Describe alternatives you've considered

The alternatives are already baked into this library as primary and optional dependencies.

Additional context

cc: @abuiles cc: @dchest

Related issue:

https://github.com/stellar/js-stellar-sdk/issues/534

s-a-y commented 3 years ago

+1 to get rid of sodium-native (security concerns) Just want to point out that since Node 12.x ed25519 is supported by Node's crypto library, which also does a pretty decent job, here's my benchmark results

Running "tweetnacl vs. sodium-native vs crypto" suite...
Progress: 100%

  sign w/ tweetnacl:
    154 ops/s, ±10.88%      | slowest, 99.58% slower

  sign w/ sodium-native:
    36 984 ops/s, ±1.05%   | fastest

  sign w/ crypto:
    23 004 ops/s, ±1.88%   | 37.8% slower

Finished 3 cases!
  Fastest: sign w/ sodium-native
  Slowest: sign w/ tweetnacl
grempe commented 3 years ago

FYI, I have incorporated both signing and verification benchmarks into the little test repo with the help of @s-a-y :

https://github.com/truestamp/ed25519-bench

This includes benchmarks for tweetnacl-js, sodium-native, and Node.js crypto sign.

I like the idea of swapping out sodium-native for Node.js native ed25519 signing capability.
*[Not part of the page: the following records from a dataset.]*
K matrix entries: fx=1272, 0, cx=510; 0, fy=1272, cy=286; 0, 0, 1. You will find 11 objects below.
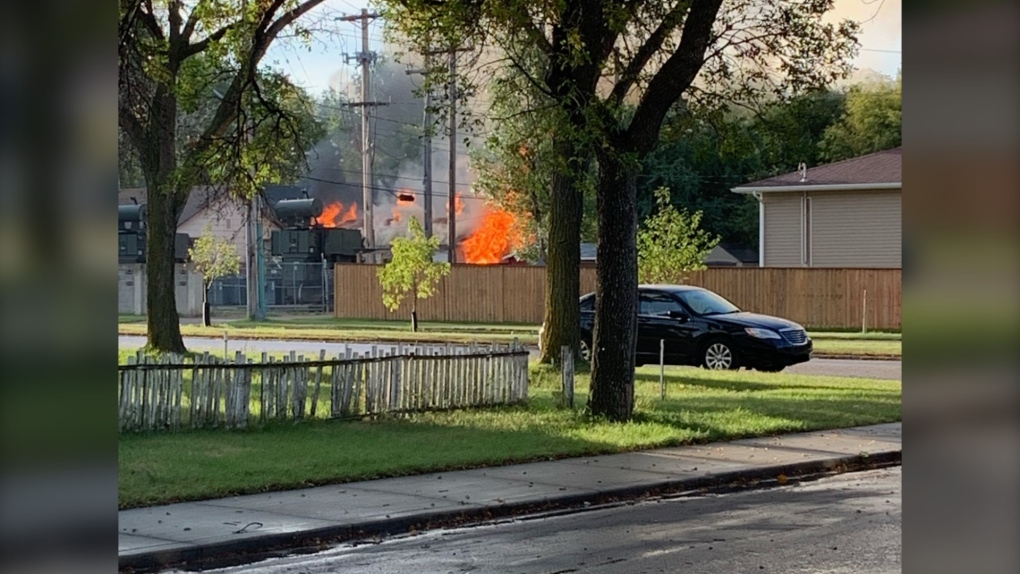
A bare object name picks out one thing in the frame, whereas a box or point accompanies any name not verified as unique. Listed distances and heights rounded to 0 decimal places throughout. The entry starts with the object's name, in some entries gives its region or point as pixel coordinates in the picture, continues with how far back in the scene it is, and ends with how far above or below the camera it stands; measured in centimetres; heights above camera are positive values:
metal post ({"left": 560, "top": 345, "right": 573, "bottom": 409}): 1753 -111
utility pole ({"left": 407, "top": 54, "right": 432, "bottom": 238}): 5297 +458
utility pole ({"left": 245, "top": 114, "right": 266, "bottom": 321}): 5166 +81
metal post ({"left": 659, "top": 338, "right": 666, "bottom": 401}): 1929 -151
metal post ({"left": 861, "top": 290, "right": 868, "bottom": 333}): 3878 -59
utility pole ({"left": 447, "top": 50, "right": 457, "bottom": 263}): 4928 +363
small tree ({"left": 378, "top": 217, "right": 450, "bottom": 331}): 4128 +89
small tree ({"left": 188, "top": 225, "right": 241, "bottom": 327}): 5041 +146
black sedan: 2456 -80
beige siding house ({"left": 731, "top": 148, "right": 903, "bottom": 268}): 4284 +281
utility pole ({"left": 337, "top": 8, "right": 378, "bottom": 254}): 5215 +772
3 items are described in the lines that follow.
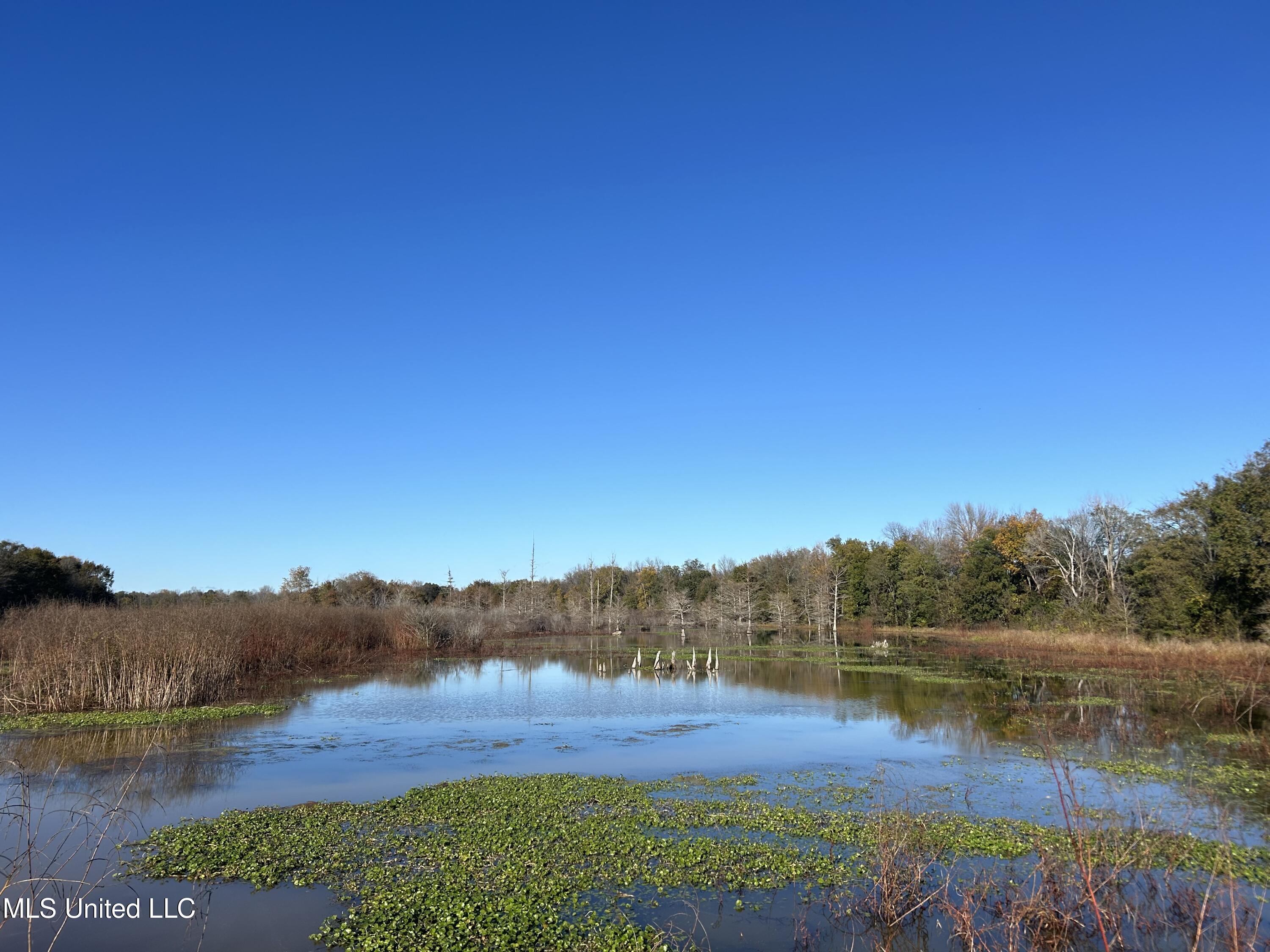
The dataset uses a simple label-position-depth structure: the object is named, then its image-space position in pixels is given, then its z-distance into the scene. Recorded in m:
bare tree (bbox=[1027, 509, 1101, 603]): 50.66
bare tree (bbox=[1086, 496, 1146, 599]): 48.56
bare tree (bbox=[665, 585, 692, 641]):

One of the things that concerned me though was that Node crypto expects its private and public keys to be a KeyObject which is only able to be imported from a pem or der encoded form. This is a PITA, and doesn't easily allow you to setup keys from a 32 byte seed.

However, I found a library that makes easy work of the conversion from a raw byte seed to a keypair in the form that Node crypto expects.

https://github.com/ipfs-shipyard/js-crypto-key-composer

This lib, which is pure JS and has no non-dev dependencies, makes it easy to swap out any use of sodium-native ed25519 sign and verify for the native Node.js crypto lib. I built a little demo compatibility tester which shows that all three of the libs above can be seeded from a single 32 byte value and generate detached signatures that any one of them can also verify.

https://github.com/truestamp/ed25519-bench#compatibility

https://github.com/truestamp/ed25519-bench/blob/master/compat.js

Replacing sodium-native with the Node crypto lib would remove a major dependency (one that even requires a big Warning! in the README.md) in favor of a Node native implementation. The usage of tweetnacl-js can remain unchanged as a fallback.

As noted, ed25519 signing is supported by Node since LTS version 12. It is in fact the oldest LTS release still supported, which means that if this lib stays aligned with those LTS versions there is no compatibility issue. Especially with the build in fallback to a native JS lib.

grempe commented 2 years ago

I have created a pull request for review which removes the optional dependency on sodium-native (leaving tweetnacl-js in place to handle all sign/verify functions just as it previously did). I would appreciate any comments to see if we can have this merged.